For starters, word-for-word translation tools–which often lead to curious or humorous translated sentences–are now being replaced by smarter, full-sentence tools that contextualize your words. And the German/Spanish/ French circuit has expanded in recent years: Nowadays, you can translate from and into dozens of languages, including some you never knew existed.
Improvements notwithstanding, the perfect universal translator does not exist. Trying to incorporate all of the dialects, slang, and variations of a language into one piece of software is a daunting task. Most translation programs can provide you with an overall idea of a document’s content, but it’s then up to you or a professional translator to fill in the blanks or polish details.
“There’s no one piece of software that I have seen that’s perfect,” says Suzanne Snygg, who tracks the industry for the San Jose, Calif., research firm Dataquest.
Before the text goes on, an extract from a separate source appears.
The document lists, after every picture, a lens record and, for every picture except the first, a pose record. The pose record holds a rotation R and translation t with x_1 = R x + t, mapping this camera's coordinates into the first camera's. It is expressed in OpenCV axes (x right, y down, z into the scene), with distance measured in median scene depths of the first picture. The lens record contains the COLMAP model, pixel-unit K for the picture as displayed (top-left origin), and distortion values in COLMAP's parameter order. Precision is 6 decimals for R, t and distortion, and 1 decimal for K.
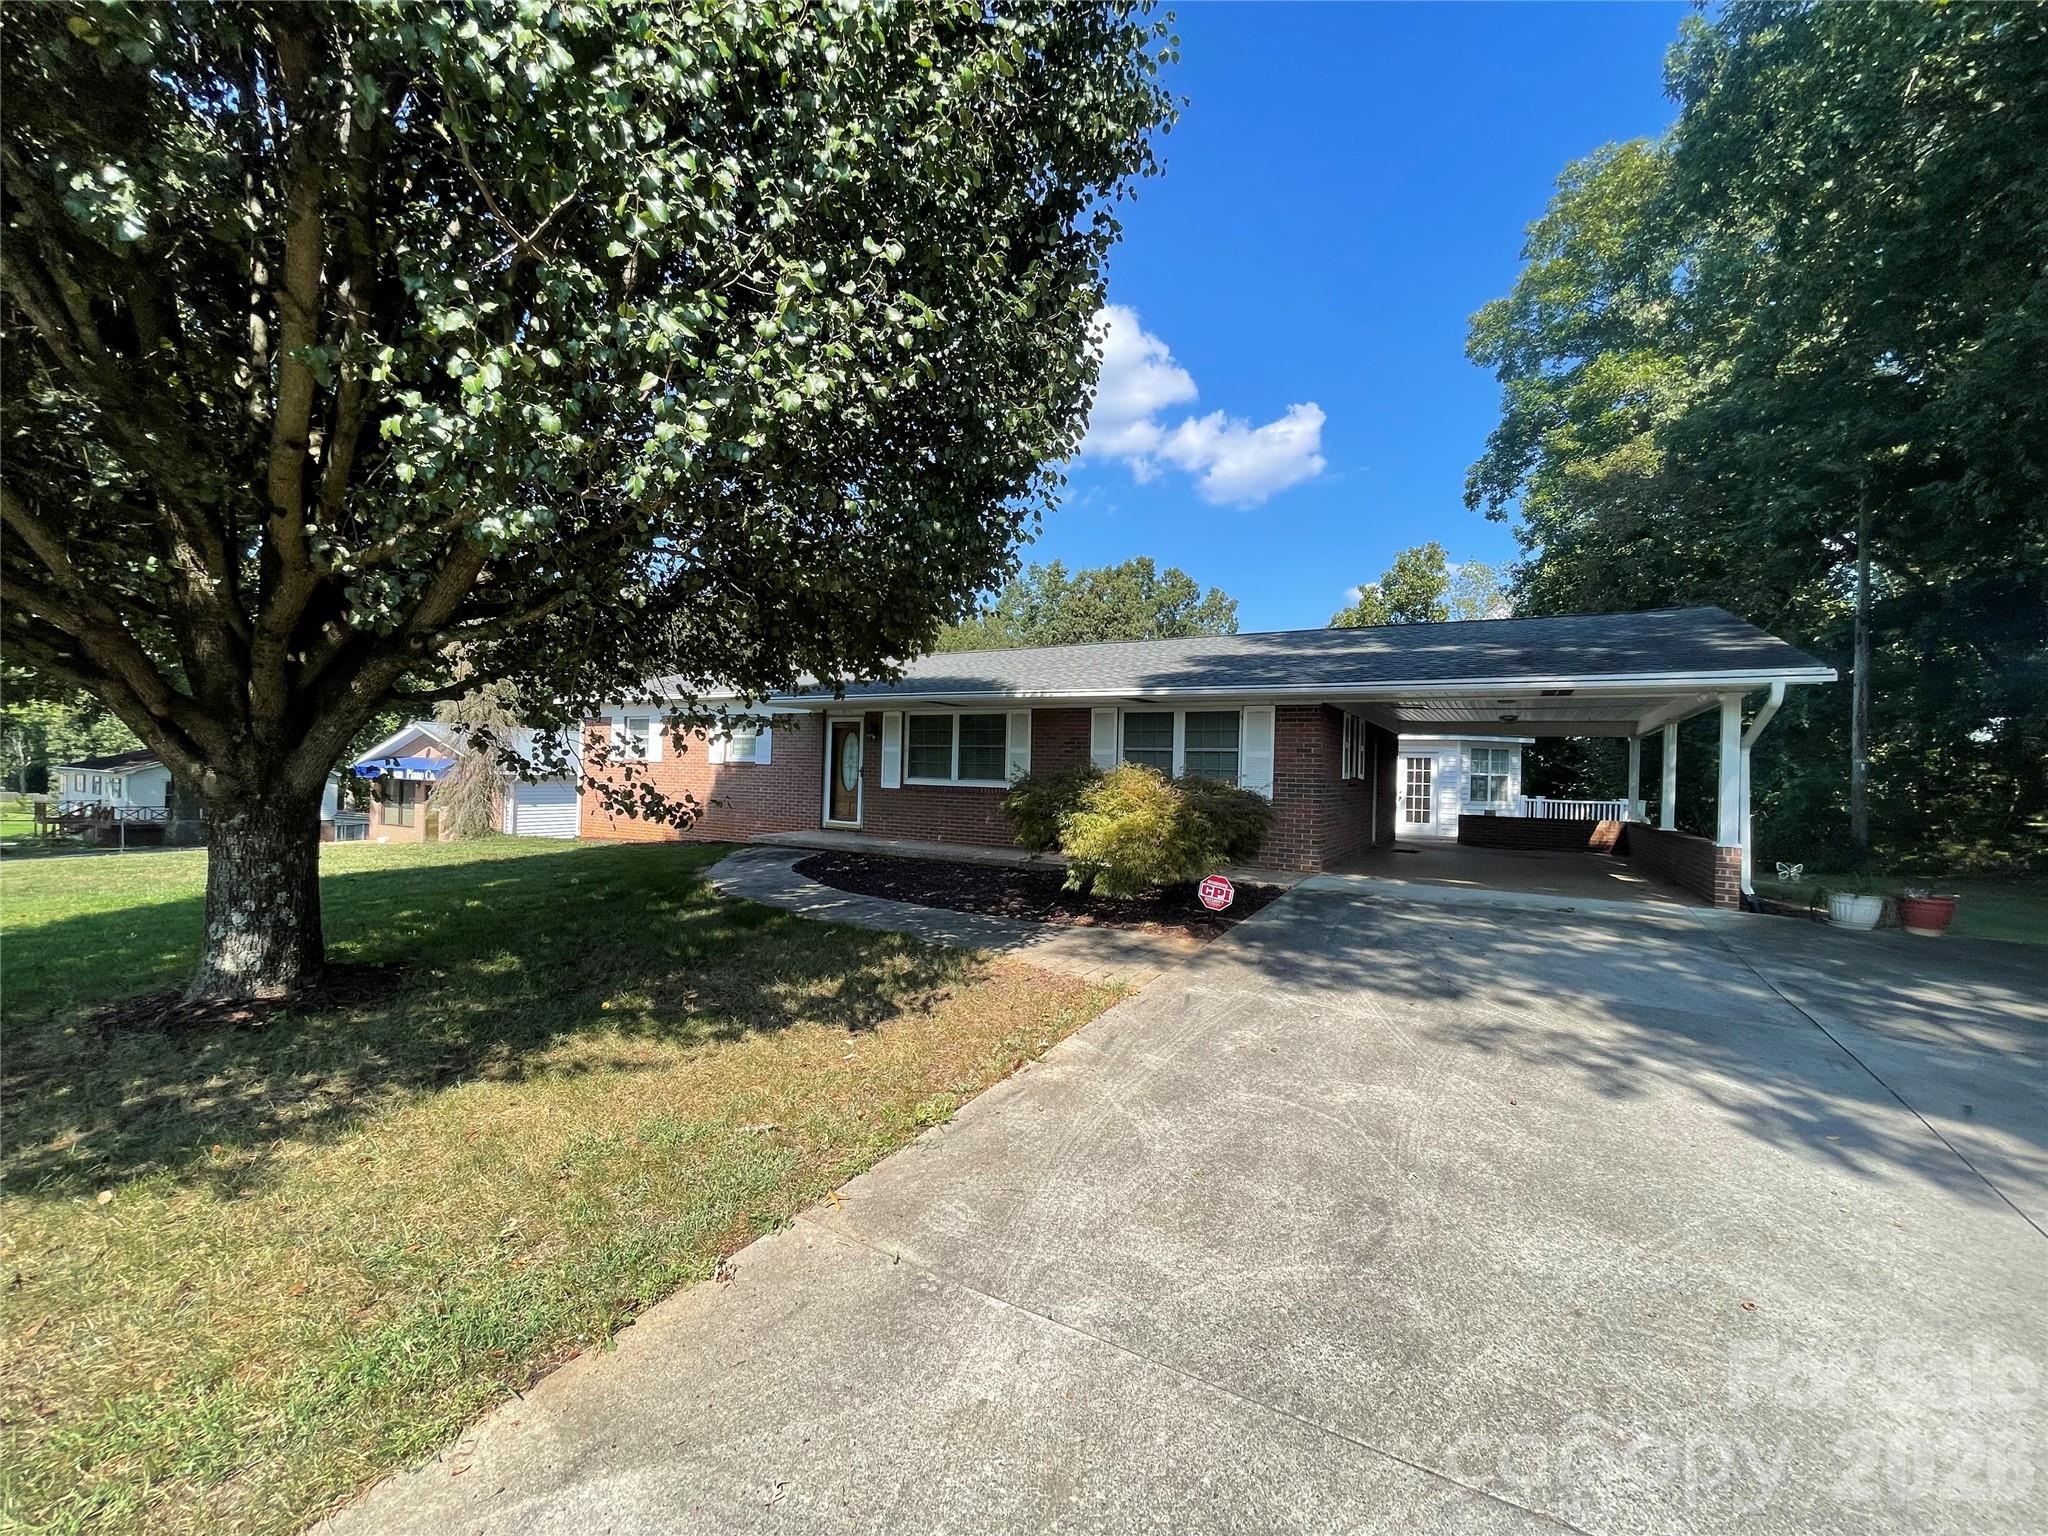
lens RADIAL K [[838.4, 0, 1024.0], [0, 838.4, 768.0], [0, 0, 1]] dist [-0.021771, 0.017462]
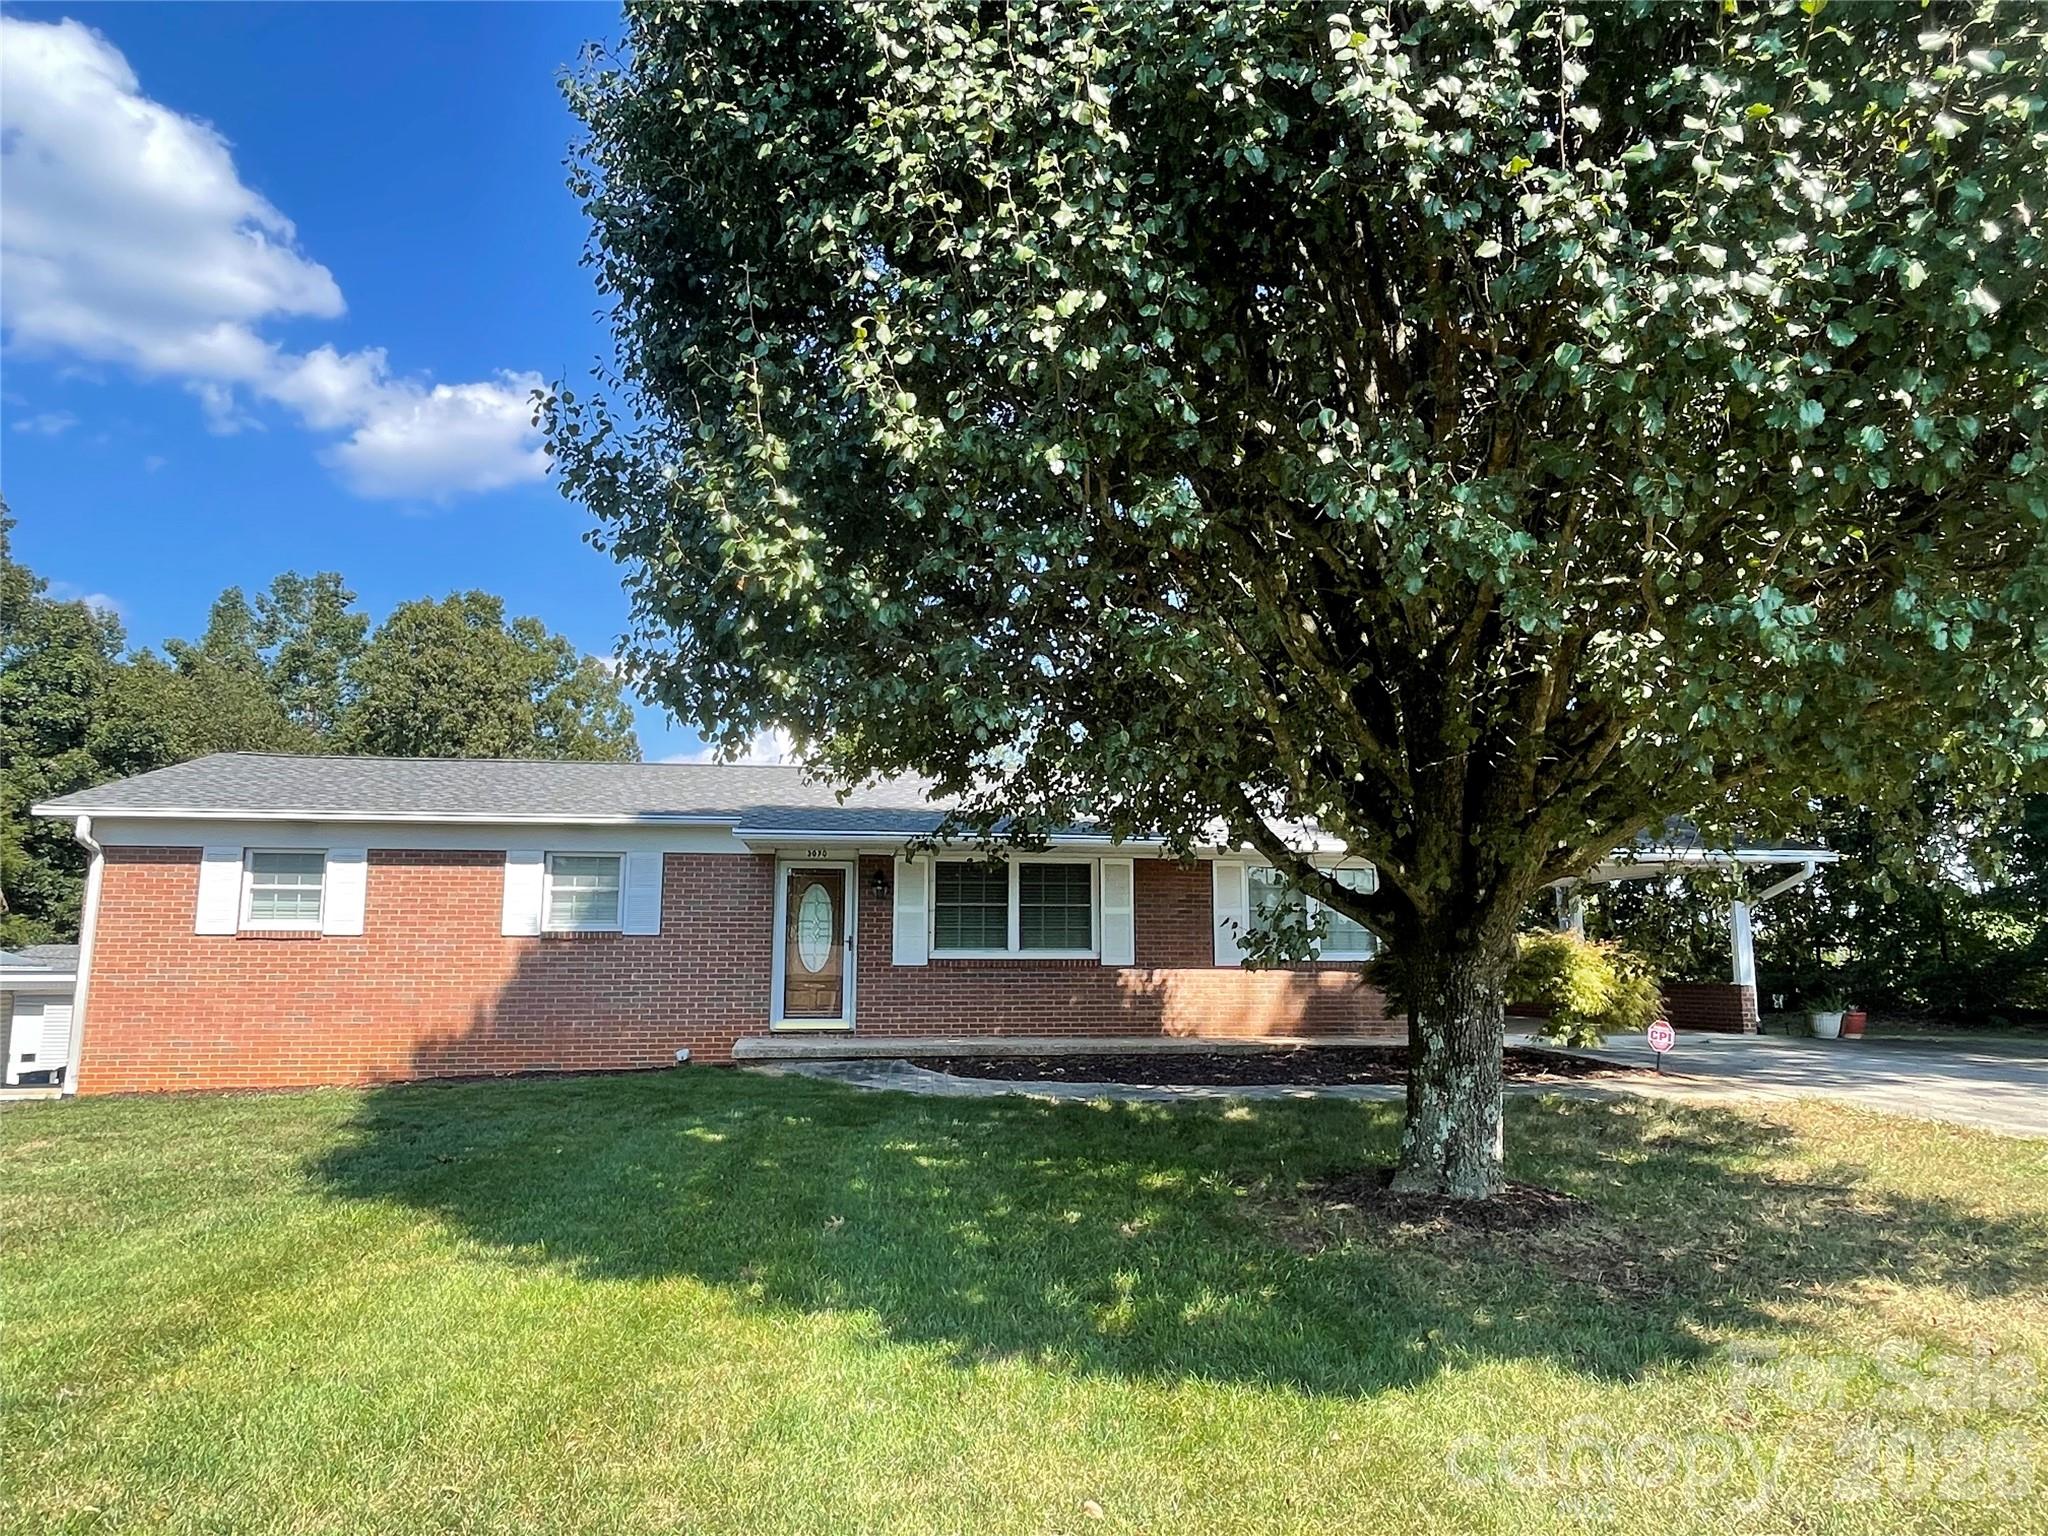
lens RADIAL K [[1282.5, 0, 1024.0], [0, 1282.5, 768.0], [0, 0, 1]] dist [0.045214, 0.000130]
pose [[0.752705, 0.064047, 0.655236, -0.702455], [0.017815, 0.992911, -0.117519, -0.010149], [-0.658117, 0.100130, 0.746228, 0.106583]]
But that doesn’t mean you can’t get close to parfait. Here’s a look at some of the products available today.
Power Translator 6.4 from Globalink (www.globalink.com; $149.95) can create translations of documents, e-mail, and Web pages in Spanish, French, German, and Italian. The software is bidirectional, meaning it can translate to and from English. It also works within word processing packages like Microsoft Word and Corel WordPerfect. Power Translator is easy to use, too: Just launch either word processor and type your document in English. When you click the Translate button, you’ll see a two-windowed screen that shows the original English text and the translated version.
Comprende is another Globalink product that provides real-time translation online. After paying the monthly fee of $30 a month for translating one language, or $100 a month for English, French, German, Italian, Portuguese, and Spanish (plus a limited setup fee of $100 to $250), you’ll find the system simple. You log on to your Globalink account and send your documents to the company’s servers. The documents are run through the Comprende translation engine and the results are sent back via e-mail.
Universal Translator Deluxe by LanguageForce (www.languageforce. com; $99) offers single-click translation in 33 languages, including Esperanto, Farsi, Swahili, and Tagalog. Unlike most translation programs, which use English as an intermediary between two foreign languages (if you’re translating German text in Japanese, it’s first translated from German to English and then to Japanese), Universal Translator Deluxe cuts the middleman out of the process. This omnidirectional translation is more direct, and therefore tends to be more accurate. The software also recognizes speech through microphone input (not included) using IBM’s ViaVoice technology.
Babel Fish Coabelfish.altavista. digital.com/cgi-bin/translate) is a free service that translates any word or sentence that you type in English, German, French, Italian, or Portuguese. (The translation engine gets its name from a character in Douglas Adams’s The Hitchhiker’s Guide to the Galaxy.) It’s not designed for day-in, day-out business use, but it’s worth taking a look if you’d like an introduction to this technology.